═══ Excerpted data

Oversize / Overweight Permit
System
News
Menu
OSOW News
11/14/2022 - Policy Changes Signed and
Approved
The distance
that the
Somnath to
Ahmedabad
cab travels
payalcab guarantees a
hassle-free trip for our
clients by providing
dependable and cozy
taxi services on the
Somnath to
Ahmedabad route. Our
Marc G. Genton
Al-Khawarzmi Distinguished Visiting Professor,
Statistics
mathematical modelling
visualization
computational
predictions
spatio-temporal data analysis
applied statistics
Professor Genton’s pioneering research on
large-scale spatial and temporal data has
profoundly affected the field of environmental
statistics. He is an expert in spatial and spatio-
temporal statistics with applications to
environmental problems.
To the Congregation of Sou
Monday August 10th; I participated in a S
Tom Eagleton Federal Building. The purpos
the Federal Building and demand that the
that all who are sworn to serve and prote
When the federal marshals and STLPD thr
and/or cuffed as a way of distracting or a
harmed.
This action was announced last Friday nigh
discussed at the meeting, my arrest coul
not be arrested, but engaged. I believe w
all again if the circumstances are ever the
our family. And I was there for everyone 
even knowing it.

══════
═══ Excerpted data

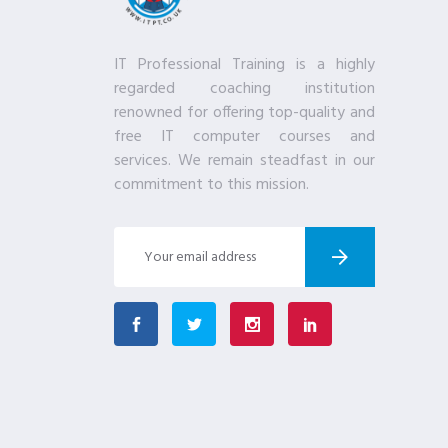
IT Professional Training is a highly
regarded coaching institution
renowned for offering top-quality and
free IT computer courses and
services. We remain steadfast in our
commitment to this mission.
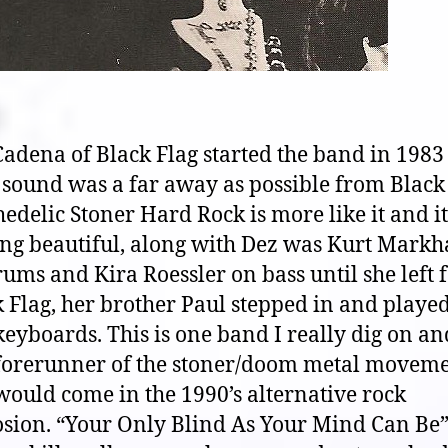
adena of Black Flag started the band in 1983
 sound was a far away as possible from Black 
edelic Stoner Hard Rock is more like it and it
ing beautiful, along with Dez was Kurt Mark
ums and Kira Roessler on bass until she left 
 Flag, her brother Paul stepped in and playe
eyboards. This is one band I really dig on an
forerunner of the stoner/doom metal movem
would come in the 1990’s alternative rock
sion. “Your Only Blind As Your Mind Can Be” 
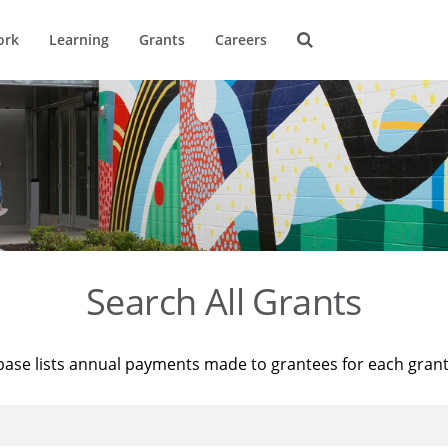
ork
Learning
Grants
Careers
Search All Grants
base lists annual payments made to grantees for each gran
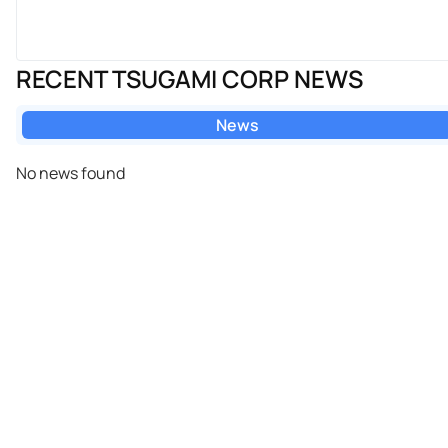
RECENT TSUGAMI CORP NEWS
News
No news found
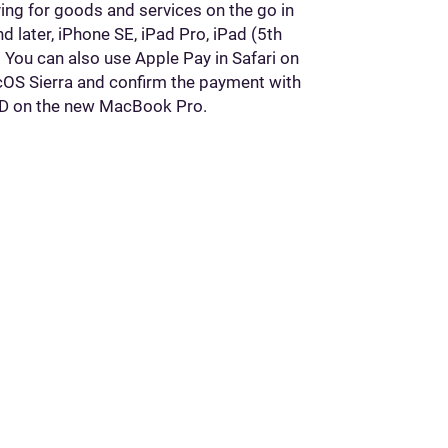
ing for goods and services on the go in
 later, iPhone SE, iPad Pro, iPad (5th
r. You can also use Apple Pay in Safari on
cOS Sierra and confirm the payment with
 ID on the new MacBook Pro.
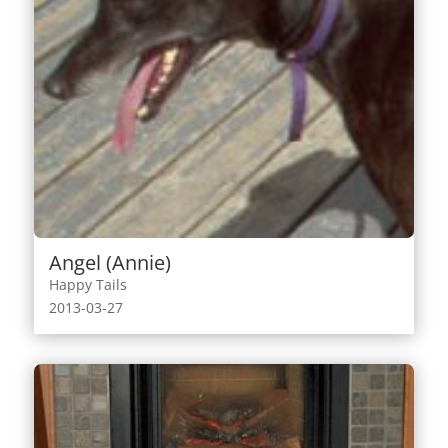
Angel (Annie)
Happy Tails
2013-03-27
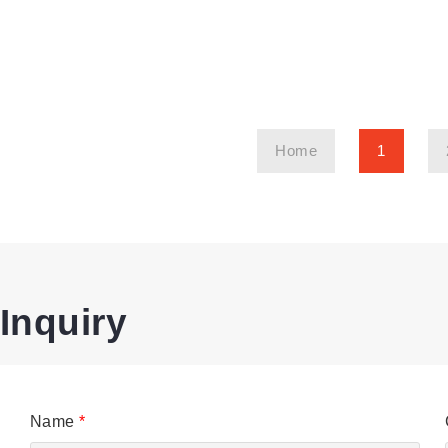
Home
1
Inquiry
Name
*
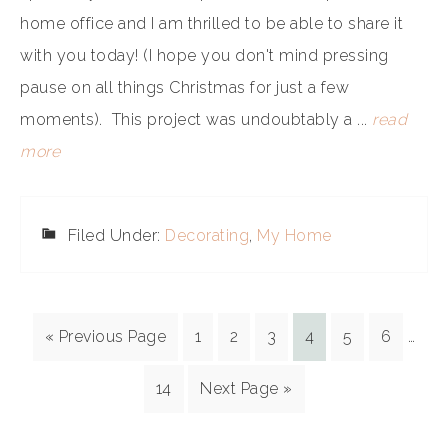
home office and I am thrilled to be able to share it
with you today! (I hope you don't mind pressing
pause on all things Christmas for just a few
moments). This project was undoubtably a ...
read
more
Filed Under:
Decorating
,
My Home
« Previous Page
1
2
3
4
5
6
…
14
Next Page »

══════

## Your assignment
In the listing, change "hassle-free" to "worry-free" in the lines from the one holding "Oversize / Overweight Permit" through the one holding "Al-Khawarzmi Distinguished Visiting", inclusive, and write out only those lines with everything else unchanged.

## Written solution
Oversize / Overweight Permit
System
News
Menu
OSOW News
11/14/2022 - Policy Changes Signed and
Approved
The distance
that the
Somnath to
Ahmedabad
cab travels
payalcab guarantees a
worry-free trip for our
clients by providing
dependable and cozy
taxi services on the
Somnath to
Ahmedabad route. Our
Marc G. Genton
Al-Khawarzmi Distinguished Visiting Professor,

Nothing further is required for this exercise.